Appointment of Abel Valenzuela Jr. as Interim Dean of UCLA’s Division of Social Sciences
In light of Darnell Hunt’s appointment as the next executive vice chancellor and provost, I write to share that Abel Valenzuela Jr. — professor of labor studies, urban planning and Chicana/o & Central American studies and director of UCLA’s Institute for Research on Labor and Employment — has agreed to serve as interim dean of UCLA’s Division of Social Sciences. He will assume the interim deanship on Sept. 1 and will serve through the end of the 2023-24 academic year as we complete the search for the division’s next permanent dean. Please note that our previous communication soliciting interim dean recommendations stating this would be a one-year term was inaccurate.
A member of our faculty since 1994, Professor Valenzuela holds appointments in the César E. Chávez Department for Chicana/o and Central American Studies and Labor Studies in the UCLA College Division of Social Sciences and in the Department of Urban Planning at the Luskin School of Public Affairs. He has held several administrative leadership positions including chairing Chicana/o and Central American studies for six years, and directing the Center for the Study of Urban Poverty. Professor Valenzuela recently stepped down as special advisor to the chancellor on immigration policy after working with the chancellor and an advisory council to safeguard and enhance student success among immigrant, undocumented and international students.
As director of UCLA’s Institute for Research on Labor and Employment (IRLE) for the past six years, he oversaw multiple units: labor studies, the Labor Center, the Labor Occupational Safety and Health Program (LOSH) and the Human Resources Round Table (HARRT), which are dedicated to advancing research, teaching and service on labor and employment issues in Los Angeles and beyond. Under his leadership, the Labor Center and LOSH have generated millions in extramural research grants and contracts. The IRLE also launched the labor studies major for undergraduates in fall of 2019, the first of its kind at the UC and a program that continues to surpass yearly enrollment goals.
Professor Valenzuela worked closely with campus and Labor Center leadership in the purchase, naming and current renovation of the Labor Center’s building located in downtown Los Angeles.
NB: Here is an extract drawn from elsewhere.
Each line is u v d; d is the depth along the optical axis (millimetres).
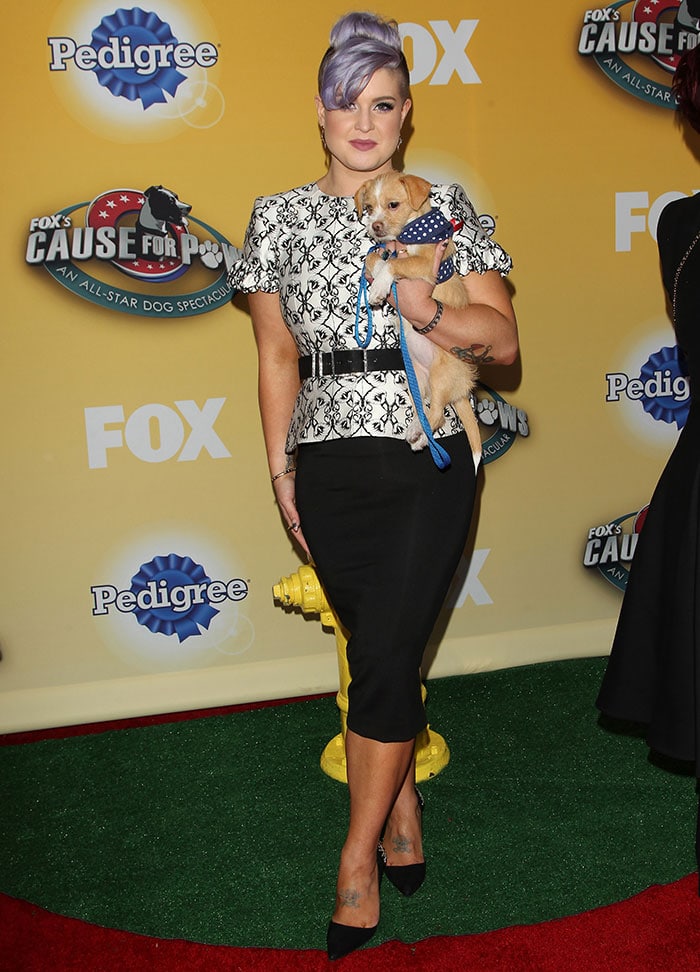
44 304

In late 2021, the historic building was named in honor of labor and civil rights icon and UCLA Medal recipient, Reverend James Lawson Jr.
During UCLA’s Centennial Celebration, he led UCLA: Our Stories, Our Impact, an effort to recognize and uplift alumni of color who have dedicated their work to social justice and change. As a traveling exhibit, the project engaged the campus’s ethnic studies centers, UCLA community schools and local organizations.
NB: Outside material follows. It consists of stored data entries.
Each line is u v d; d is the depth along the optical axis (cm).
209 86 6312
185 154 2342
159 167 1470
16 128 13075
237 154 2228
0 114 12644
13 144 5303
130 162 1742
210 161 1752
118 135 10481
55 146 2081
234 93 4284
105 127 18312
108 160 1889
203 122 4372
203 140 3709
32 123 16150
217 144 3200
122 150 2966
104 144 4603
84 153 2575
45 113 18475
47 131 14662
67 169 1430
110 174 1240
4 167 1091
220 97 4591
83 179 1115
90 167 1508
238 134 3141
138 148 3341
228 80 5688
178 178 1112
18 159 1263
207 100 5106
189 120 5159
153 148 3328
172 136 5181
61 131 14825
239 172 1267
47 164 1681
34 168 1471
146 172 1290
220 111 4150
Known as a leading national expert, Professor Valenzuela continues to frame national public and policy conversations on immigrant and low-wage workers. He has published numerous articles and reports on immigrant settlement, labor market outcomes, urban poverty and inequality. He earned his B.A. from UC Berkeley and his master’s and Ph.D. in city planning from the Massachusetts Institute of Technology.
Given his experience in numerous leadership roles across campus and the UC, and his passion to leverage social science to better understand and lead positive change, I am confident Professor Valenzuela will provide effective leadership and continue the division’s momentum during this period of transition. I hope you will join me in wishing outgoing dean Darnell Hunt the very best as UCLA’s next EVCP, and in thanking Professor Valenzuela for stepping into this leadership role.